> **Texte extrait**:
D’abord, elles et ils ont éloignés des machines. Ont accroché sur la porte de l’usine un drap avec une grande inscription : « Pour un salaire décent » et ont commencé une grève illimitée. Après deux jours, elles et ils ont bloqué les routes d’accès à l’entreprise. L'entreprise s’est arrêtée. Ce n’est qu’alors que le maire, le staroste [équivalent du sous-préfet] et le voivode [équivalent du préfet]sont entrés dans la partie. Le résultat : il y aura des augmentations de salaire.
« Nous retournons aux postes du travail » – ont annoncé les syndicalistes de WZZ Sierpień'80 Valeo Chrzanów. C’était lundi soir, le 24 novembre 2025. Leur grève – la première de l’histoire de la ville – a duré cinq jours. Et elle s’est terminée par un « cessez-le-feu ». Les syndicalistes passent à la table de négociations menées sous la supervision du voïvode de Małopolska [Petite Pologne]. Ces discussions doivent s'achever au plus tard le 23 décembre.
Deux mille cinq cents personnes travaillant pour l’entreprise française Valeo vont attendre un mois pour savoir si 2026 sera la première année où l’augmentation ne sera pas seulement le résultat d’une augmentation du salaire minimum, et s'ils recevront plus de 3 500 PLN nets pour un mois de travail. Tout d’abord, l’entreprise s’est engagée à verser mille zlotys dans le cadre d’un bon de Noël.
Ils ont mis des drapeaux rouges et blancs et ont retroussé leurs manches
Valeo fabrique des pièces automobiles. Il possède une douzaine d’usines en Pologne. À Skawina, elle produit des systèmes de refroidissement et des essuie-glaces, à Czechowice-Dziedzice, elle produit des démarreurs et des systèmes de tension pour les voitures électriques, à Varsovie, elle possède une usine distribuant des pièces automobiles dans toute l’Europe centrale et orientale, et à Chrzanów, elle produit des lampes. Sur le site web de Valeo, on peut lire que la succursale de Chrzanów est la plus jeune et « la plus grande usine de Valeo en Pologne, employant plus de 2500 personnes ». Chaque jour 1 500 d’entre eux travaillent sur des machines.

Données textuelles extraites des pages
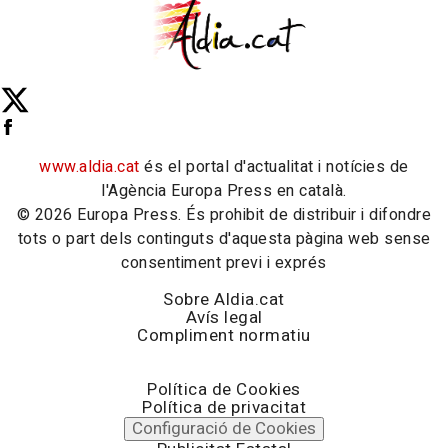
www.aldia.cat
és el portal d'actualitat i notícies de
l'Agència Europa Press en català.
© 2026 Europa Press. És prohibit de distribuir i difondre
tots o part dels continguts d'aquesta pàgina web sense
consentiment previ i exprés
Sobre Aldia.cat
Avís legal
Compliment normatiu
Política de Cookies
Política de privacitat
Configuració de Cookies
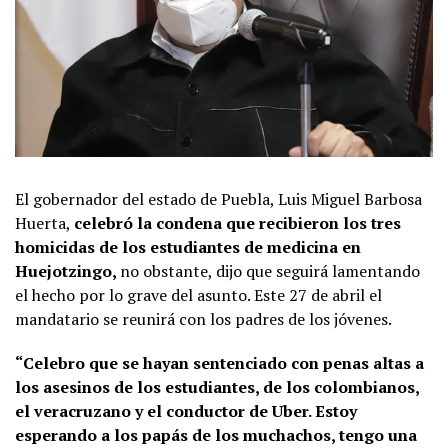
El gobernador del estado de Puebla, Luis Miguel Barbosa
Huerta,
celebró la condena que recibieron los tres
homicidas de los estudiantes de medicina en
Huejotzingo,
no obstante, dijo que seguirá lamentando
el hecho por lo grave del asunto. Este 27 de abril el
mandatario se reunirá con los padres de los jóvenes.
“Celebro que se hayan sentenciado con penas altas a
los asesinos de los estudiantes, de los colombianos,
el veracruzano y el conductor de Uber. Estoy
esperando a los papás de los muchachos, tengo una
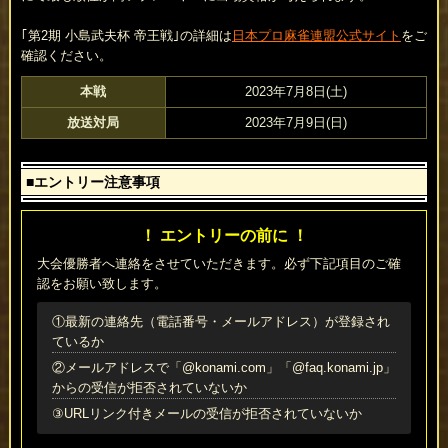
｢第2期 小島武夫杯 帝王戦｣の詳細は
日本プロ麻雀連盟公式サイト
をご
確認ください。
本戦
2023年7月8日(土)
放送対局
2023年7月9日(日)
■エントリー注意事項
！ エントリーの前に ！
大会優勝者へ連絡をさせていただきます。必ず下記項目のご確
認をお願い致します。
①最新の連絡先（電話番号・メールアドレス）が登録され
ているか
②メールアドレスで「@konami.com」「@faq.konami.jp」
からの受信が拒否されていないか
③URLリンク付きメールの受信が拒否されていないか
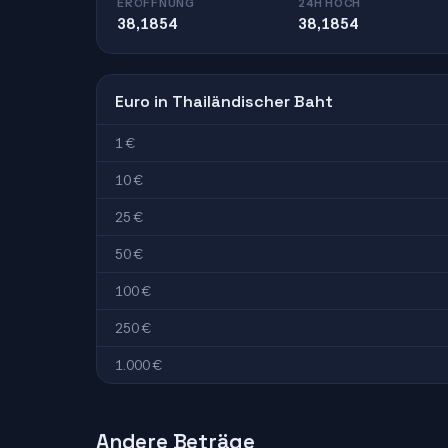
ERÖFFNUNG
24H HOCH
38,1854
38,1854
Euro in Thailändischer Baht
1 €
10 €
25 €
50 €
100 €
250 €
1.000 €
Andere Beträge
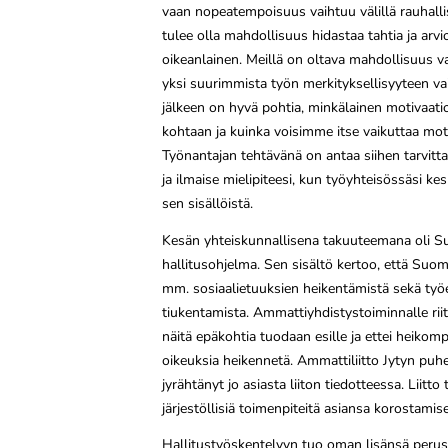
vaan nopeatempoisuus vaihtuu välillä rauhallisi
tulee olla mahdollisuus hidastaa tahtia ja arv
oikeanlainen. Meillä on oltava mahdollisuus
yksi suurimmista työn merkityksellisyyteen vai
jälkeen on hyvä pohtia, minkälainen motivaat
kohtaan ja kuinka voisimme itse vaikuttaa mot
Työnantajan tehtävänä on antaa siihen tarvittava
ja ilmaise mielipiteesi, kun työyhteisössäsi ke
sen sisällöistä.
Kesän yhteiskunnallisena takuuteemana oli 
hallitusohjelma. Sen sisältö kertoo, että Suo
mm. sosiaalietuuksien heikentämistä sekä työ
tiukentamista. Ammattiyhdistystoiminnalle riitt
näitä epäkohtia tuodaan esille ja ettei heikom
oikeuksia heikennetä. Ammattiliitto Jytyn pu
jyrähtänyt jo asiasta liiton tiedotteessa. Liitt
järjestöllisiä toimenpiteitä asiansa korostamise
Hallitustyöskentelyyn tuo oman lisänsä peru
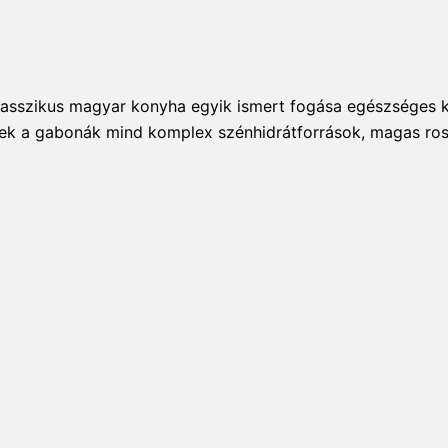
asszikus magyar konyha egyik ismert fogása egészséges kiv
ek a gabonák mind komplex szénhidrátforrások, magas rost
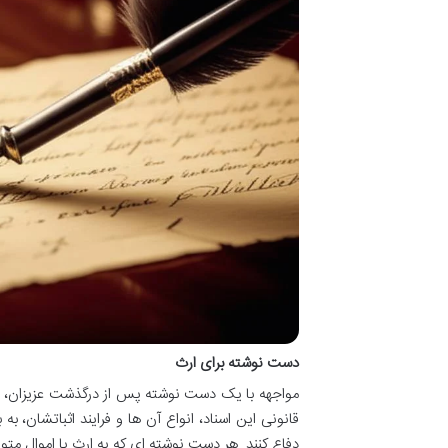
دست نوشته برای ارث
مواجهه با یک دست نوشته پس از درگذشت عزیزان، می 
قانونی این اسناد، انواع آن ها و فرایند اثباتشان، ب
دفاع کنند. هر دست نوشته ای که به ارث یا اموال م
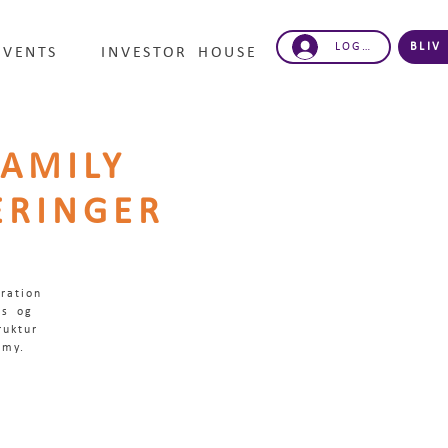
LOG IND
BLIV
EVENTS
INVESTOR HOUSE
AMILY
ERINGER
ration
ps og
ruktur
emy.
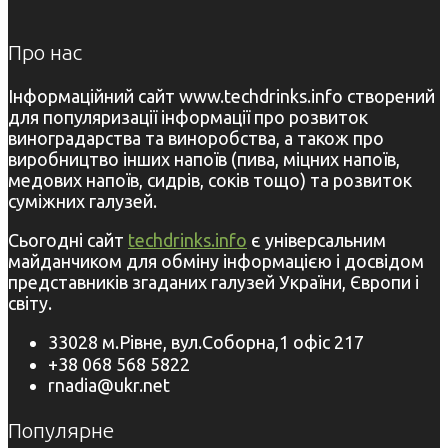
Про нас
Інформаційний сайт www.techdrinks.info створений
для популяризації інформації про розвиток
виноградарства та виноробства, а також про
виробництво інших напоїв (пива, міцних напоїв,
медових напоїв, сидрів, соків тощо) та розвиток
суміжних галузей.
Сьогодні сайт
techdrinks.info
є універсальним
майданчиком для обміну інформацією і досвідом
представників згаданих галузей України, Європи і
світу.
33028 м.Рівне, вул.Соборна,1 офіс 217
+38 068 568 5822
rnadia@ukr.net
Популярне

> **Problème à résoudre**: Prolongez le texte sur la grève à l’usine Valeo de Chrzanów en partant de sa dernière phrase.

> **Résultat obtenu**:
Et c’est là que jeudi 20 novembre une grève illimitée a éclaté. À partir de six heures du matin, c’est-à-dire le soi-disant quart de travail « A », les travailleurs de Chrzanów et de Trzebinia, situés à trois kilomètres de là, ont quitté les machines, sont sortis des usines et ont exigé ainsi des salaires décents. C’était notre dernier recours – raconte à OKO.pressKatarzyna Jamróz du Syndicat libre "Août '80" [WZZ Sierpień '80]. « En janvier, nous sommes entrés dans un conflit collectif. Rien. Entre le 12 et le 14 novembre, nous avons quitté les machines pendant deux heures sur tous les quarts. C’était notre protestation, notre grève. Nous voulions montrer à la direction que nous étions déterminés à nous battre et qu’ils ne se débarrasseraient pas de nous aussi facilement. Encore rien » – rapporte la présidente du syndicat. Alors les syndicalistes ont organisé un référendum. Ils ont demandé dans les usines si les salariés voulaient faire grève. « 98,55 % des électrices et électeurs ont dit "oui". Il était temps » – ajoute-t-elle.
Le portefeuille est vide dès le 15 du mois
« Tout est venu de la pauvreté, de la pauvreté économique » – Zbigniew Smykla du syndicat Kontra, qui regroupe entre autres les mineurs ayant soutenu les grévistes, baisse les bras. « Le coût de la vie augmente, l’inflation fait des ravages. Personne ne cherche le luxe ici. C’est une lutte pour le pain. Et le deuxième problème, ce sont les conditions de travail. Ça va mal chez Valeo depuis des années. Ici beaucoup ne survivent pas à la période d’essai, quittent le travail parce qu’elles sont traitées comme des esclaves, comme des humains de la catégorie inférieure. Et ceux qui ont serré les dents et sont restés se détruisent de l’intérieur. Les plus faibles pleurent, les apparemment plus durs répriment tout en eux-mêmes. Et une telle rage, une telle colère engendre la violence ».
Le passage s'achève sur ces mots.